Which is fine. In fact, it's great. But shouldn't the media be educating people about real possibilities and real issues that may arise, rather than lazily falling back on things the consumer already knows? If there's virtually no chance of a electoral college/popular vote split, there's no realistic reason to rehash how that scenario plays out.

Combined with the failed predictions of Romney victory, the stories of an electoral college/popular vote split show just how badly our media got pretty much everything wrong. Those of us who knew who to listen to and who to ignore weren't at all surprised by election night, while those who didn't found themselves terribly misinformed of the real possibilities. We shouldn't have to know who are the real wonks and who are the hacks -- the hacks should be thrown out of the punditry club so there's no danger of their infecting the voting populace with stupid. They literally serve no purpose other than to propagandize for their candidates and ideologies.

We need fact-based reporting, not gut-based BS spouting.
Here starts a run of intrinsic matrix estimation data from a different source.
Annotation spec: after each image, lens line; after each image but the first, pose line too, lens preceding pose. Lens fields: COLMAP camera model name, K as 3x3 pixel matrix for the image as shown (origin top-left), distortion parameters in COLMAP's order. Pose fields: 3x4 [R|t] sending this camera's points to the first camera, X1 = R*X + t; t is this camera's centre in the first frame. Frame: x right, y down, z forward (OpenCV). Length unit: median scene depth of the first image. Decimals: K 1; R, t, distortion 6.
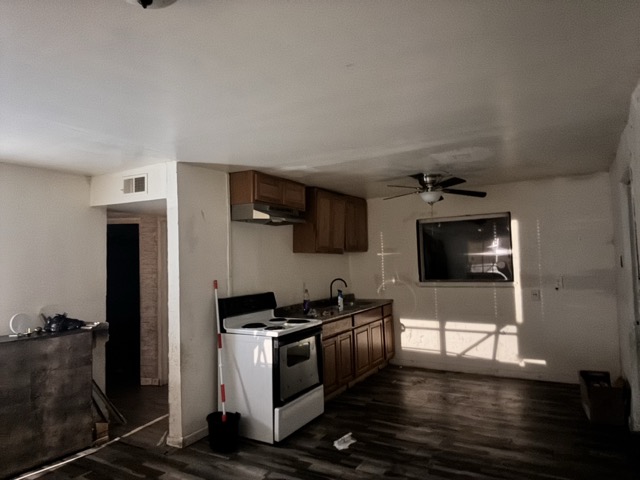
lens RADIAL K [[432.9, 0, 318.9], [0, 432.9, 231.6], [0, 0, 1]] dist [0.052754, -0.056725]
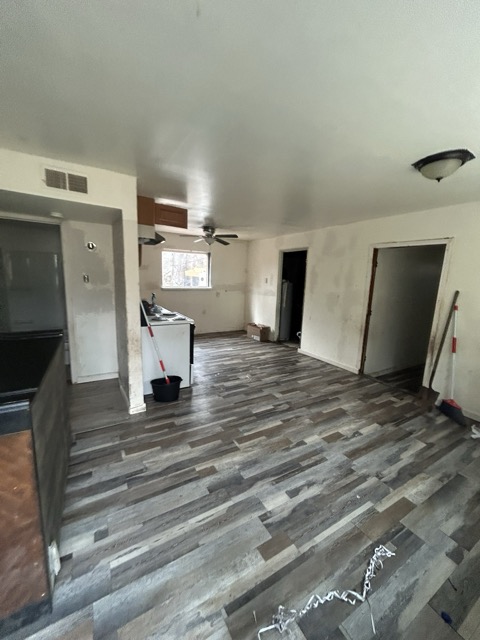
lens RADIAL K [[260.7, 0, 240.9], [0, 260.7, 319.3], [0, 0, 1]] dist [-0.002583, 0.000976]
pose [[0.484777, -0.101383, 0.868742, -0.775957], [-0.105940, 0.979140, 0.173383, 0.045054], [-0.868198, -0.176087, 0.463924, 0.389993]]
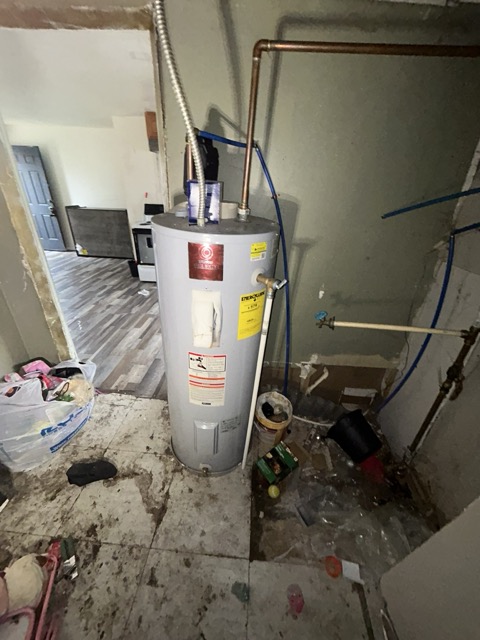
lens RADIAL K [[260.7, 0, 240.4], [0, 260.7, 318.3], [0, 0, 1]] dist [-0.002583, 0.000976]
pose [[0.439761, 0.446184, -0.779442, 1.057096], [0.009353, 0.865543, 0.500748, 0.024254], [0.898066, -0.227499, 0.376459, 0.848803]]
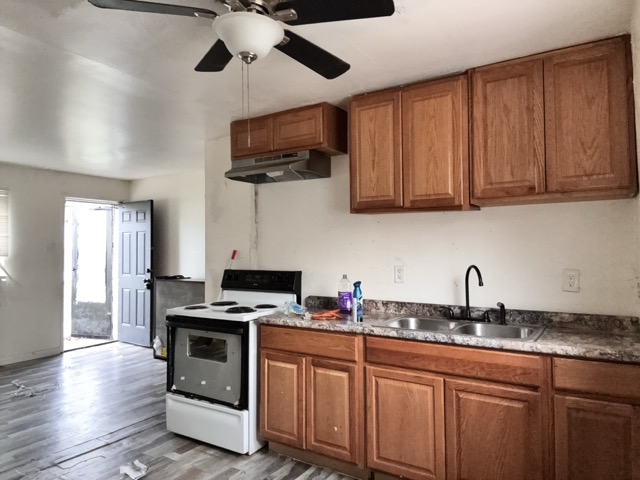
lens RADIAL K [[432.9, 0, 313.9], [0, 432.9, 235.7], [0, 0, 1]] dist [0.052754, -0.056725]
pose [[-0.045414, 0.000584, -0.998968, 0.732628], [0.076226, 0.997086, -0.002882, 0.099565], [0.996056, -0.076278, -0.045326, 1.264346]]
The follow up to every pundit's declaration of anything should be, "Can you prove that?" It was the fact-based forecasts grounded in actually numbers that did the best and it was the punditry's forecasts based on their feelings that were the worst. And the very rock-bottom worst were the rightwing hacks. And, on that side of the aisle, the rightwing hacks are actually running the show.

"The problem with the Republican leaders is that they’re cowards, not that they’re fundamentally mistaken," former Bush speechwriter David Frum said recently on MSNBC's Morning Joe. "The real locus of the problem is the Republican activist base and the Republican donor base. They went apocalyptic over the past four years, and that was exploited by a lot of people in the conservative world. I won’t soon forget the lupine smile that played over the head of one major conservative institution when he told me that our donors think the apocalypse has arrived, that Republicans have been fleeced and exploited and lied to by a conservative entertainment complex."

If the right wants to keep listening to their hacks, they should go ahead and do that. It's what's brought them to this sorry place, but if that's what they want to do, that's what they should do. But there's no reason anyone who's not tuned into wingnut talk radio or Fox News should be exposed to the likes of George Will or Karl Rove. It's become clear that they serve no purpose other than their own and do not operate with the public good in mind.

Put the hacks into hack time and the news into news time and never, ever, ever mix the two again. It's poisonous to our understanding of the world and it's actually hurting our politics.